The lab tech perceived this as nervousness toward the impending needle stick. By this time I had already become desensitized to this caveman type ritual.

I told her to go ahead.

It was more of the fact that I couldn’t believe I was sitting in the chair, facing so many unknowns, with nowhere to run and hide. I’ve never told that to anyone.

And you know what else? I’m not sure I’m much different than that girl sitting in that chair eight months ago…
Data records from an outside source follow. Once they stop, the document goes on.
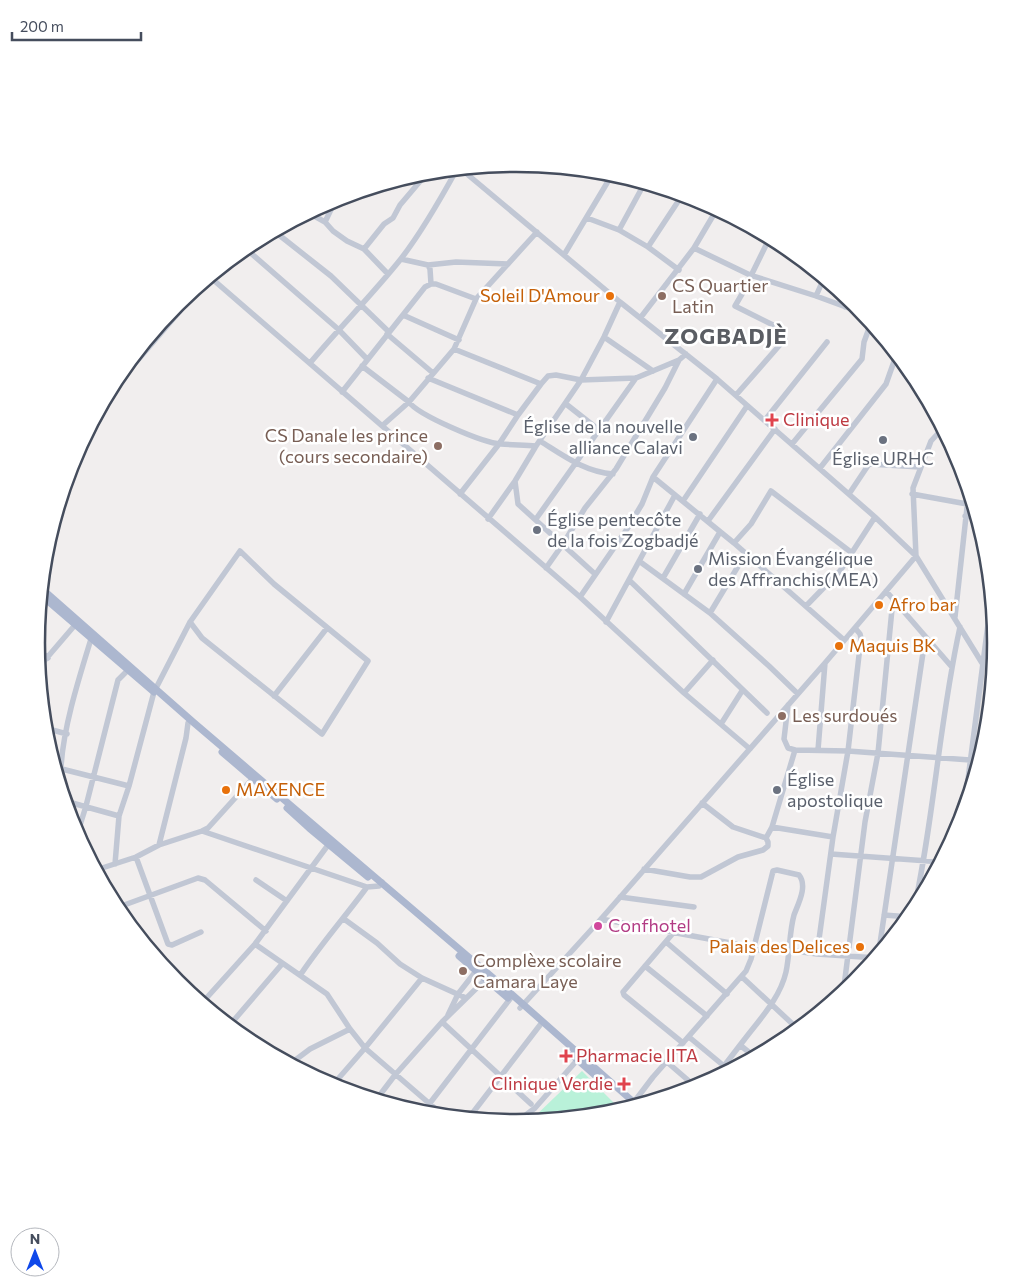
<svg xmlns="http://www.w3.org/2000/svg" width="1033" height="1287" font-family="Commissioner,sans-serif">
  <style>
    .education { fill: #e2e0e0 }
    .green { fill: #b9f1d9 }
    .lines { fill: none; stroke-linecap: round; stroke-linejoin: round }
    .minor { stroke: #c1c7d4; stroke-width: 5.5 }
    .major { stroke: #acb7cf; stroke-width: 7 }
    .food-dot { fill: #e8710a; stroke: #fff; stroke-width: 2 }
    .education-dot { fill: #8d6e63; stroke: #fff; stroke-width: 2 }
    .health-dot { fill: #e0444e; stroke: #fff; stroke-width: 2 }
    .worship-dot { fill: #6b7280; stroke: #fff; stroke-width: 2 }
    .hotel-dot { fill: #d1479c; stroke: #fff; stroke-width: 2 }
    .labels { text-anchor: middle; stroke-width: 5; stroke-linejoin: round; paint-order: stroke }
    .education-label { font-size: 18px; fill: #785e54; stroke: #fff; text-anchor: start }
    .food-label { font-size: 18px; fill: #c56008; stroke: #fff; text-anchor: start }
    .health-label { font-size: 18px; fill: #be3a42; stroke: #fff; text-anchor: start }
    .worship-label { font-size: 18px; fill: #5b616d; stroke: #fff; text-anchor: start }
    .hotel-label { font-size: 18px; fill: #b23c85; stroke: #fff; text-anchor: start }
    .district-label { font-size: 22px; font-weight: bold; letter-spacing: 1px; fill: #5a5d63; stroke: #fff }
    .rim { fill: none; stroke: #454d5d; stroke-width: 2.5 }
  </style>
  <rect width="100%" height="100%" fill="#f1eeee"/>
  <!-- education -->
  <path class="education" d="M992,597L997,644L987,737L964,814Z"/>
  <!-- green -->
  <path class="green" d="M582,1071L622,1111L610,1115L529,1122Z"/>
  <g class="lines">
    <!-- minor -->
    <path class="minor" d="M461,169L620,302L717,379L875,517L916,556L982,663
      M658,187L716,210
      M309,213L325,222L333,231L347,241L364,249L388,274
      M587,218L619,230L648,247L679,270
      M325,222L336,199
      M619,230L643,186L647,184
      M274,231L331,276L389,332
      M648,247L681,197
      M245,248L338,329L367,359
      M694,248L750,275L816,296L865,314
      M364,249L384,224L393,218L400,205L422,179L432,172
      M564,255L613,173
      M401,259L428,265L456,262L508,264
      M428,265L430,269L431,284
      M210,277L580,597L684,693L750,749
      M816,296L824,278
      M845,307L849,298
      M403,315L459,340
      M641,317L694,248L717,209
      M387,334L433,373
      M604,337L653,371
      M454,349L541,384
      M310,363C339,328 372,295 400,260C422,232 440,200 457,169
      M362,366L409,402C418,415 483,443 501,444C512,445 524,445 536,446
      M428,378L518,415
      M342,392L425,287L431,284H436L476,299
      M736,395L785,339L783,330L735,306L742,294L770,237
      M107,396L210,276
      M566,404L599,430
      M765,420L827,342
      M383,425L409,402L454,349L476,299L537,232
      M540,441C564,456 585,472 613,474
      M792,444L862,359L864,342L871,323
      M820,468L886,384L897,353
      M653,477L734,543L844,640
      M515,481L518,504L595,574
      M460,494L499,444L518,415L541,384L548,376L556,375L581,380L636,378L679,360L686,354
      M849,494L869,464L920,467
      M912,494L967,504
      M683,501L747,406
      M965,516L978,517
      M488,519L515,481L536,446L581,380L604,337L620,302
      M536,519L636,378
      M708,521L775,429
      M734,543L751,524L771,491L852,553
      M639,561L710,613L769,666L797,693
      M546,568L563,544L585,508L616,469L665,388L679,360
      M663,578L700,514
      M629,580L767,713
      M886,591L951,666
      M684,594L720,532
      M580,597L627,529L642,504L653,477L717,379
      M806,606L840,571L875,517
      M710,613L746,553
      M955,617L969,489
      M606,622L675,495
      M37,648L48,658
      M39,667L75,625L78,623
      M684,693L713,660
      M274,696L327,628
      M788,705L784,739L788,748L795,750L848,751L970,760
      M721,724L742,691
      M45,728L67,734
      M795,750L772,827L833,837
      M818,750L825,663
      M54,767L129,786
      M61,768C63,728 79,678 91,639L94,635
      M65,801L119,816
      M702,803L733,827L766,838
      M963,818L992,593
      M202,831L367,887
      M77,835L86,806L118,680L130,668
      M159,845L186,738L188,723L191,720
      M831,854L942,862
      M136,857L168,944L172,945L201,932
      M115,864L119,816L129,786L154,692L190,622L240,551L274,584L368,661L322,734L202,638L190,622
      M644,869L690,877H701L738,857L763,850L768,846V842L766,838L772,827
      M96,870L136,857L159,845L202,831L208,828L255,776
      M256,880L287,901
      M620,897L694,907
      M116,908L198,878L205,880L266,931
      M913,914C934,820 939,722 960,627
      M884,915L910,917
      M344,919L377,943L400,964L422,978L466,998
      M601,919L736,944
      M674,932L623,992L624,995L683,1043
      M666,942L727,994
      M255,944L327,994L350,1029L365,1048L445,1117
      M754,950H788L817,954L877,958
      M817,954L833,837L848,751L861,638L860,634L855,628
      M878,957L924,646L927,639
      M645,966L707,1016
      M301,974C321,944 345,917 367,887L379,886L382,882
      M742,977L799,1030
      M843,994L865,822L878,753L893,599
      M202,1003L255,944L331,841
      M520,1008L601,919L825,663L916,556L913,488L931,441L943,428
      M448,1015L458,994L476,971
      M442,1022L531,1104
      M229,1026L282,964
      M689,1037L724,1066
      M740,1045L756,1058
      M667,1062L697,1088
      M290,1064L310,1049L350,1029
      M331,1087L365,1048L422,978
      M381,1095L391,1105
      M376,1100L395,1075L442,1022L489,976
      M634,1102L653,1077L746,971L751,959L773,871L777,870L799,875C808,886 798,904 794,915C789,933 790,953 786,972C780,998 760,1019 744,1040C733,1054 723,1068 711,1082
      M430,1103L510,999
      M468,1119L540,1025
      M514,1124L535,1108L579,1058"/>
    <!-- major -->
    <path class="major" d="M42,589L193,722L499,983L638,1106
      M41,595L154,692
      M222,752L277,799
      M287,808L309,828L368,877
      M459,956L508,998
      M572,1055L607,1086"/>
  </g>
  <!-- markers -->
  <g class="food-dot">
    <circle cx="610" cy="296" r="5"/>
    <circle cx="879" cy="605" r="5"/>
    <circle cx="839" cy="646" r="5"/>
    <circle cx="226" cy="790" r="5"/>
    <circle cx="860" cy="947" r="5"/>
  </g>
  <g class="education-dot">
    <circle cx="662" cy="296" r="5"/>
    <circle cx="438" cy="446" r="5"/>
    <circle cx="782" cy="716" r="5"/>
    <circle cx="463" cy="971" r="5"/>
  </g>
  <g class="health-dot">
    <path d="M769.5 412.5h5v5h5v5h-5v5h-5v-5h-5v-5h5z"/>
    <path d="M563.5 1048.5h5v5h5v5h-5v5h-5v-5h-5v-5h5z"/>
    <path d="M621.5 1076.5h5v5h5v5h-5v5h-5v-5h-5v-5h5z"/>
  </g>
  <g class="worship-dot">
    <circle cx="693" cy="437" r="5"/>
    <circle cx="883" cy="440" r="5"/>
    <circle cx="537" cy="530" r="5"/>
    <circle cx="698" cy="569" r="5"/>
    <circle cx="777" cy="790" r="5"/>
  </g>
  <circle class="hotel-dot" cx="598" cy="926" r="5"/>
  <g class="labels">
    <!-- education labels -->
    <g class="education-label">
      <text x="672" y="292">CS Quartier<tspan x="672" dy="21">Latin</tspan></text>
      <text x="428" y="442" text-anchor="end">CS Danale les prince<tspan x="428" dy="21">(cours secondaire)</tspan></text>
      <text x="792" y="722">Les surdoués</text>
      <text x="473" y="967">Complèxe scolaire<tspan x="473" dy="21">Camara Laye</tspan></text>
    </g>
    <!-- food labels -->
    <g class="food-label">
      <text x="600" y="302" text-anchor="end">Soleil D'Amour</text>
      <text x="889" y="611">Afro bar</text>
      <text x="849" y="652">Maquis BK</text>
      <text x="236" y="796">MAXENCE</text>
      <text x="850" y="953" text-anchor="end">Palais des Delices</text>
    </g>
    <!-- health labels -->
    <g class="health-label">
      <text x="783" y="426">Clinique</text>
      <text x="576" y="1062">Pharmacie IITA</text>
      <text x="613" y="1090" text-anchor="end">Clinique Verdie</text>
    </g>
    <!-- worship labels -->
    <g class="worship-label">
      <text x="683" y="433" text-anchor="end">Église de la nouvelle<tspan x="683" dy="21">alliance Calavi</tspan></text>
      <text x="883" y="465" text-anchor="middle">Église URHC</text>
      <text x="547" y="526">Église pentecôte<tspan x="547" dy="21">de la fois Zogbadjé</tspan></text>
      <text x="708" y="565">Mission Évangélique<tspan x="708" dy="21">des Affranchis(MEA)</tspan></text>
      <text x="787" y="786">Église<tspan x="787" dy="21">apostolique</tspan></text>
    </g>
    <!-- hotel labels -->
    <g class="hotel-label">
      <text x="608" y="932">Confhotel</text>
    </g>
    <!-- district labels -->
    <g class="district-label">
      <text x="726" y="344">ZOGBADJÈ</text>
    </g>
  </g>
  <!-- crop -->
  <path d="M0 0H1033V1287H0ZM45 643a471 471 0 1 1 942 0a471 471 0 1 1-942 0Z" fill="#fff" fill-rule="evenodd"/>
  <path class="rim" d="M45 643a471 471 0 1 1 942 0a471 471 0 1 1-942 0Z"/>
  <!-- north arrow -->
  <g transform="translate(35 1252)"><circle r="24" fill="#ffffff" stroke="#b5b8be"/>
  <path d="M0-4L9 19L0 12L-9 19Z" fill="#0f48ea"/>
  <text y="-8" font-size="14" font-weight="bold" text-anchor="middle" fill="#454d5d">N</text>
  </g>
  <!-- scale -->
  <path d="M12 32v8h129v-8" fill="none" stroke="#454d5d" stroke-width="2.5"/>
  <text x="20" y="32" font-size="15" fill="#454d5d" stroke="#ffffff" stroke-width="4" paint-order="stroke">200 m</text>
</svg>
- You know, I’ve talked a lot about how so often, it’s people in their prime who are struck down by autoimmune diseases. And I’ve gone as far as to suggest that I am one of those “prime” people.
What if that’s not true?

My new RA/SLE/sick/ill persona would seem to suggest otherwise.

- You know, I’ve been thinking, and I think that at some point in all of our lives, to some portion of our social circle, we are posers.

We act like those around us. We pretend we are people we are not. We appear as happy and healthy, when in fact, that combination of identities couldn’t be further from the truth.

The sad thing is that society has made us feel compelled to do this at all.

It’s dishonest. Not only does it cheat those around us out of knowing who we really are, it cheats ourselves.

Some of us hide more. We have more to lose, so we have more to hide in order to protect ourselves from the loss that would ensue.